» How to complete this task: All that is needed is the run of lines from the top of the entries to the line with "Clouds > Instances**.", that line included, repeated exactly and free of pictures.

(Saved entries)
>>>

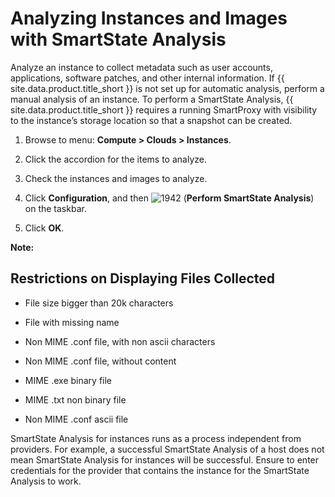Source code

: # Analyzing Instances and Images with SmartState Analysis

Analyze an instance to collect metadata such as user accounts,
applications, software patches, and other internal information. If
{{ site.data.product.title_short }} is not set up for automatic analysis, perform a manual
analysis of an instance. To perform a SmartState Analysis,
{{ site.data.product.title_short }} requires a running SmartProxy with visibility to the
instance’s storage location so that a snapshot can be created.

1.  Browse to menu: **Compute > Clouds > Instances**.

2.  Click the accordion for the items to analyze.

3.  Check the instances and images to analyze.

4.  Click **Configuration**, and then
    ![1942](../images/1942.png) (**Perform SmartState Analysis**) on the
    taskbar.

5.  Click **OK**.

**Note:**

## Restrictions on Displaying Files Collected

  - File size bigger than 20k characters

  - File with missing name

  - Non MIME .conf file, with non ascii characters

  - Non MIME .conf file, without content

  - MIME .exe binary file

<!-- end list -->

  - MIME .txt non binary file

  - Non MIME .conf ascii file

<div class="important">

SmartState Analysis for instances runs as a process independent from
providers. For example, a successful SmartState Analysis of a host does
not mean SmartState Analysis for instances will be successful. Ensure to
enter credentials for the provider that contains the instance for the
SmartState Analysis to work.

</div>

<<<

» Task solution:
Source code

: # Analyzing Instances and Images with SmartState Analysis

Analyze an instance to collect metadata such as user accounts,
applications, software patches, and other internal information. If
{{ site.data.product.title_short }} is not set up for automatic analysis, perform a manual
analysis of an instance. To perform a SmartState Analysis,
{{ site.data.product.title_short }} requires a running SmartProxy with visibility to the
instance’s storage location so that a snapshot can be created.

1.  Browse to menu: **Compute > Clouds > Instances**.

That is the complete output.